Some of the momentum was lost in the business problems that
followed and Bennett moved to the Isle of Mull, where he met
a kindred spirit, Martin Low. The result was a fierce
explosion of hardcore Scottish dance on the album Hardland,
released on his own Cuillin label in 2000. An electrifying
live performance topping the Saturday night bill at the 2000
Cambridge Folk Festival is regularly talked of in hushed
tones as one of the most spectacular shows in the long
history of the festival - reflecting in 1,000 sales of the
album at the festival alone.
It was the high point of Bennett's career - less than three
months later he was diagnosed with Hodgkin's lymphoma. The
next few years involved intense chemo and radiotherapy and
several major operations; at one point he had all his bone
marrow replaced.
Yet he still found the time and energy to produce two more
albums. On Glen Lyon he recorded the natural sounds and
rhythms of the Isle of Skye to accompany the singing of his
mother Margaret Bennett, and in 2003 he was signed by Real
World, the label founded by Peter Gabriel, to release Grit.

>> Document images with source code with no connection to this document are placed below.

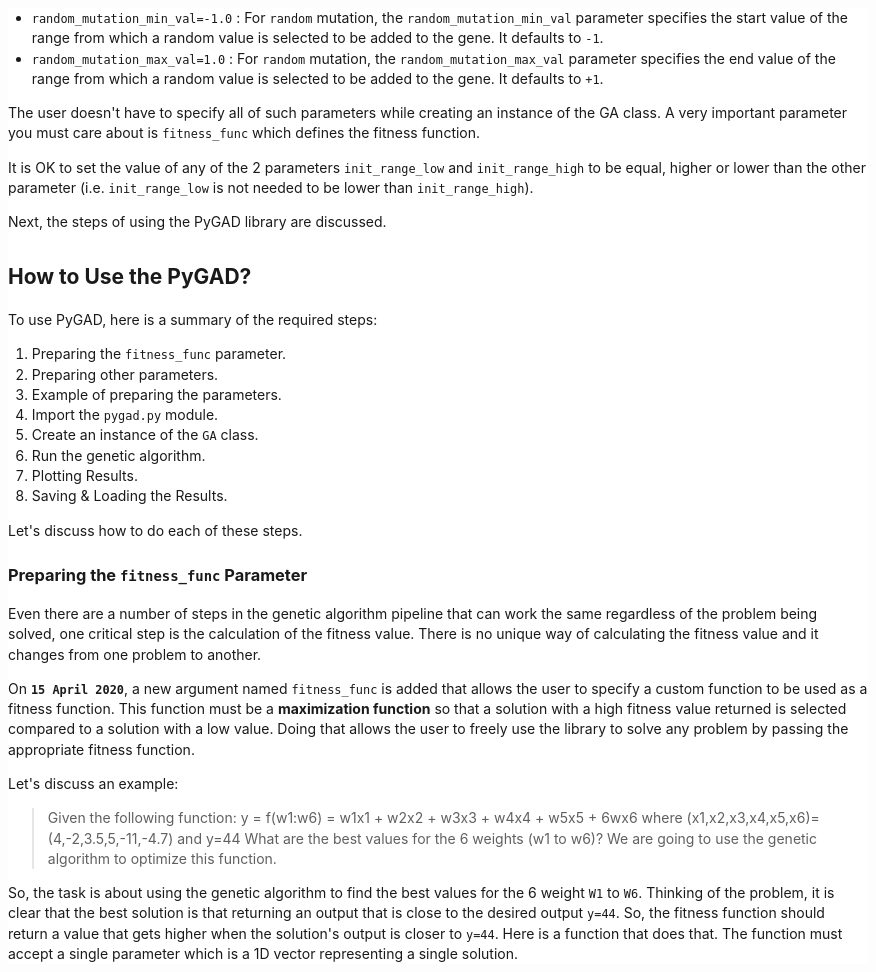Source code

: - `random_mutation_min_val=-1.0` : For `random` mutation, the `random_mutation_min_val` parameter specifies the start value of the range from which a random value is selected to be added to the gene. It defaults to `-1`.
- `random_mutation_max_val=1.0` : For `random` mutation, the `random_mutation_max_val` parameter specifies the end value of the range from which a random value is selected to be added to the gene. It defaults to `+1`.

The user doesn't have to specify all of such parameters while creating an instance of the GA class. A very important parameter you must care about is `fitness_func` which defines the fitness function.

It is OK to set the value of any of the 2 parameters `init_range_low` and `init_range_high` to be equal, higher or lower than the other parameter (i.e. `init_range_low` is not needed to be lower than `init_range_high`).

Next, the steps of using the PyGAD library are discussed.

## How to Use the PyGAD?

To use PyGAD, here is a summary of the required steps: 

1. Preparing the `fitness_func` parameter.
2. Preparing other parameters.
3. Example of preparing the parameters.
4. Import the `pygad.py` module.
5. Create an instance of the `GA` class.
6. Run the genetic algorithm.
7. Plotting Results.
8. Saving & Loading the Results.

Let's discuss how to do each of these steps.

### Preparing the `fitness_func` Parameter

Even there are a number of steps in the genetic algorithm pipeline that can work the same regardless of the problem being solved, one critical step is the calculation of the fitness value. There is no unique way of calculating the fitness value and it changes from one problem to another. 

On **`15 April 2020`**, a new argument named `fitness_func` is added that allows the user to specify a custom function to be used as a fitness function. This function must be a **maximization function** so that a solution with a high fitness value returned is selected compared to a solution with a low value. Doing that allows the user to freely use the library to solve any problem by passing the appropriate fitness function. 

Let's discuss an example:

> Given the following function:
>  y = f(w1:w6) = w1x1 + w2x2 + w3x3 + w4x4 + w5x5 + 6wx6
>  where (x1,x2,x3,x4,x5,x6)=(4,-2,3.5,5,-11,-4.7) and y=44
> What are the best values for the 6 weights (w1 to w6)? We are going to use the genetic algorithm to optimize this function.

So, the task is about using the genetic algorithm to find the best values for the 6 weight `W1` to `W6`. Thinking of the problem, it is clear that the best solution is that returning an output that is close to the desired output `y=44`. So, the fitness function should return a value that gets higher when the solution's output is closer to `y=44`. Here is a function that does that. The function must accept a single parameter which is a 1D vector representing a single solution.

It was perhaps the most extraordinary album of his career,
sampling the great Scots travelling singers like Jeannie
Robertson and Lizzie Higgins and the Gaelic-language singer
Flora McNeil and setting them in challenging techno
settings.
It was a painful album for him to record - literally and
spiritually - and he admitted that at one point he was so
frustrated and angry about his own inability to play that he
smashed every instrument he had - £20,000 worth - in a
blinding rage.
By this time he had already taken the decision not to have
any more treatment and accept whatever fate had in store for
him. He seemed to have found solace, enjoying living close
to the earth in Mull with his beloved wife Kirsten and
communing with nature. In contrast to the wildness of his
music, he had a gently spiritual demeanour and a wry, sense
of humour.
Talking about how during his illness he had turned more and
more to the purity of traditional music for his listening
pleasure, he said, "I think it's great what you can do with
electronics, but why twiddle with knobs when you could be
twiddling with a fiddle peg or a woman's breast?"